Decisive Role of Interlayer Ionic Couplings for the Electronic Properties of Two-Dimensional Layered Electrides

Two-dimensional (2D) layered electrides have attracted significant attention as a new class of 2D materials owing to the presence of unusual anionic electrons (AEs). The electride layers are more strongly bound by ionic interactions involving AEs compared with van der Waals layers, which is also critical to the physical and chemical properties of the materials. However, to date, the role of interlayer ionic coupling in determining the properties of 2D electrides has been mostly unexplored. Here we use density functional theory calculations to systematically investigate the effect of interlayer ionic couplings associated with AEs on the electronic properties of various existing and proposed layered electrides. A higher density of AEs in the 2D layered spacing leads to stronger localization and interlayer coupling strength, which induces a Stoner-type magnetic instability.
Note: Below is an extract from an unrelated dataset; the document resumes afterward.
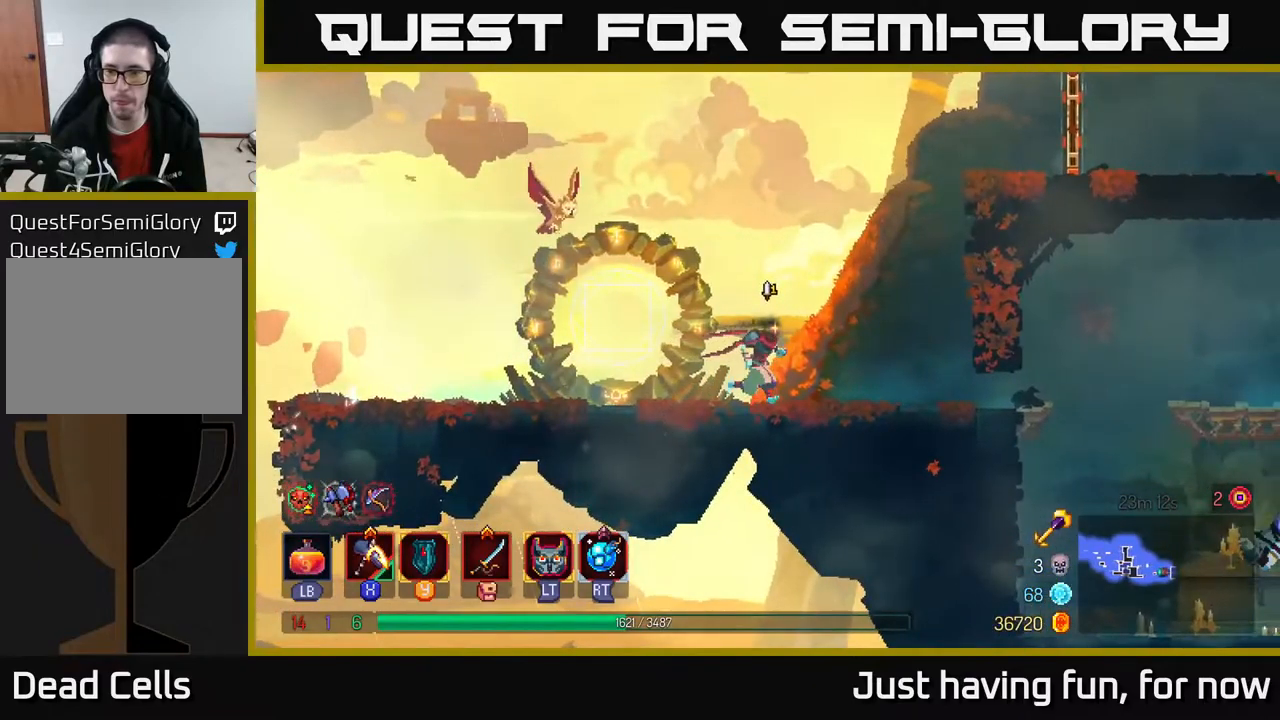
{"buttons": [], "left_stick": "right", "right_stick": "center", "events": [[217, "B", "down"], [400, "B", "up"]]}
In-plane strain can dramatically modify the configuration of AEs, thereby enabling strain engineering of 2D materials. Strikingly, the work function and interlayer binding energy of the layered electrides are distinctly related, which is in stark contrast to those of van der Waals materials. Besides, we suggest Ba2N and Sr2N as promising candidates for new 2D materials owing to their low interlayer binding energies and stable monolayer forms.